Logically, a return statement does immediately exit a method--
But before it does, other things might happen, like a finally statement after an enclosing try block.
Usually, the debugger will skip to the closing brace of a method after the return statement, rather than to the last return statement.
This makes me think there is something unusual with your method, or that the method you are seeing in the debugger is not identical to the method that is running on the device.
It shouldn't be doing it and what you know about return already is correct.
This could happen when the compiled binary is different than the source code. Try cleaning your project and rebuilding it.
You could try remove "more code appears here" and add this code line-by-line, until you find mistake. Also try restart eclipse, clean up project and redeploy application.
This behavior is normal using the Eclipse debugger. I recommend you to watch the value returned by the method itself and not the code being executed (it will be true, not false).

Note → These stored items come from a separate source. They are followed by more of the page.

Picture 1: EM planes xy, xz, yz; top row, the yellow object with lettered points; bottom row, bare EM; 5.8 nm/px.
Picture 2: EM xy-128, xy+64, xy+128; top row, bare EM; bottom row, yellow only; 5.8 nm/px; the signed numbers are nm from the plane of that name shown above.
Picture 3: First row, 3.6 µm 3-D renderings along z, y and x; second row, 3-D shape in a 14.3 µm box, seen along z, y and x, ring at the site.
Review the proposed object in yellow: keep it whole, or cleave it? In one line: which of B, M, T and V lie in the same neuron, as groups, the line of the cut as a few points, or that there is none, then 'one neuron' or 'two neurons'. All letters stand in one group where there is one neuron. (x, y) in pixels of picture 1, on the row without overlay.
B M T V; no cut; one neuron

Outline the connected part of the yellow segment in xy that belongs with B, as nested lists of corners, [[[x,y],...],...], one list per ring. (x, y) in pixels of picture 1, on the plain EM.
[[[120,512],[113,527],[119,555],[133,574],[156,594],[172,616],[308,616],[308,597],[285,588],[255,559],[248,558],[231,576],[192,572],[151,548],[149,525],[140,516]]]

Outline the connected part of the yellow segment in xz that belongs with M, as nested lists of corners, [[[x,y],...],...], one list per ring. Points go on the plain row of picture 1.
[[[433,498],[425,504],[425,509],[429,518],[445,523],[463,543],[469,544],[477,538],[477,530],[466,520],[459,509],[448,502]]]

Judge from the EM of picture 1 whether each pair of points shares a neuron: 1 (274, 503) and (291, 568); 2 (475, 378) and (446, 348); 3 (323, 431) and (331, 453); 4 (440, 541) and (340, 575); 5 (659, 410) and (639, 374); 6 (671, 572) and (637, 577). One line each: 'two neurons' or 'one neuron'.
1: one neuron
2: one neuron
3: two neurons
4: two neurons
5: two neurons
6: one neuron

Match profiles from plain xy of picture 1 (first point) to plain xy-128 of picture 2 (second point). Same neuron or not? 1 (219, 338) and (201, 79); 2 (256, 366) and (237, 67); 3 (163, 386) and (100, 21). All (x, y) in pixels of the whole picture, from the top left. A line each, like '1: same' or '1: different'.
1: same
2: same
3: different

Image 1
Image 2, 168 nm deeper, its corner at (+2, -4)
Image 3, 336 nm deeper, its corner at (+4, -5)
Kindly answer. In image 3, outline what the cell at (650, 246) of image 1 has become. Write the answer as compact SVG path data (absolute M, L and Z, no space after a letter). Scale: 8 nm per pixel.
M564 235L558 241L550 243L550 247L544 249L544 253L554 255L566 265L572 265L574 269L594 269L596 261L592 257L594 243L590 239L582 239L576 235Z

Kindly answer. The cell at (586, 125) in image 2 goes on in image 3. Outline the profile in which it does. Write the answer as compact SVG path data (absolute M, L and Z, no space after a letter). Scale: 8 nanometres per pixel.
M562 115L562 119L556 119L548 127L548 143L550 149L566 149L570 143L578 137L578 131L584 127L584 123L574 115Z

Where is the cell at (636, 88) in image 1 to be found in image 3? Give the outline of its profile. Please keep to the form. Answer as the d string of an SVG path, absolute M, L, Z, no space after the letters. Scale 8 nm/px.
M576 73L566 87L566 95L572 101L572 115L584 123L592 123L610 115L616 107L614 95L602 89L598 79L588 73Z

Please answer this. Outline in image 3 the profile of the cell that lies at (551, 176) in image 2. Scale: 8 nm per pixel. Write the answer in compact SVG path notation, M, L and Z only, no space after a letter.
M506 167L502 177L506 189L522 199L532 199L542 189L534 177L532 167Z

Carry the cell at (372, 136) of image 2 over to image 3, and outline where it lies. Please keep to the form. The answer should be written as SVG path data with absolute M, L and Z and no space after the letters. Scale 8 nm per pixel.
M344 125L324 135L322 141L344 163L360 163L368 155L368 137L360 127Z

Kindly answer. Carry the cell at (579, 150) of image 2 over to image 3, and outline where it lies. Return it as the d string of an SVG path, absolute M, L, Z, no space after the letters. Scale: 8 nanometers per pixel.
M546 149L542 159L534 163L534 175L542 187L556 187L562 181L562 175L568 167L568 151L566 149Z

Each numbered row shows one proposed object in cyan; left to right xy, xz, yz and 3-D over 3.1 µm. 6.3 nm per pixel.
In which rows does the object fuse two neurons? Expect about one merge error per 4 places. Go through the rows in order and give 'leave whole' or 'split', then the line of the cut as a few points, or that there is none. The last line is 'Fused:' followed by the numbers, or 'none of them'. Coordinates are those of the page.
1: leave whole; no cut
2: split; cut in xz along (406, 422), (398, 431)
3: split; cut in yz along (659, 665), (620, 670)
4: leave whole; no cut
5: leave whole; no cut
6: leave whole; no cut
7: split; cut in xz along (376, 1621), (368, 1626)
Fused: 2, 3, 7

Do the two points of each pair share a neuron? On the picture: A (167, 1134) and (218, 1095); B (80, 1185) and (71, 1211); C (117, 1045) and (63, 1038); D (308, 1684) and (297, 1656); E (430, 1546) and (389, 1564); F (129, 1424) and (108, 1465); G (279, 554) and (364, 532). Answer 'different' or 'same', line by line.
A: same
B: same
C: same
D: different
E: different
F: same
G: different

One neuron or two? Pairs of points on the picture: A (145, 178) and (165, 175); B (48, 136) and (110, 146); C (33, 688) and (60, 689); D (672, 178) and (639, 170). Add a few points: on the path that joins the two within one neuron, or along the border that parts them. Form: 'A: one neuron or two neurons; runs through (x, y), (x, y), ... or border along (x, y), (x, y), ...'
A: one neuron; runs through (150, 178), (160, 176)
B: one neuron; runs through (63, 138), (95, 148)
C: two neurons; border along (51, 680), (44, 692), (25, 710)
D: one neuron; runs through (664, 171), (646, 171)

For example, try the following code. You will see that return true is reached, but later foo, and foo2 are not initialized (although it seems to reach return false).
public boolean test() {
if (variable == value)
return true;
int foo = 5;
int foo2 = 7;
// more code appears here
return false; }
I don't see an open bracket after your "if" statement. It should look like this:
public boolean test() {
if (variable == value) {
return true;
// more code appears here
}
return false;
}
With the additional brackets the "true" will only be associated with the IF conditions, and the false will be only if the IF conditions are not satisfied.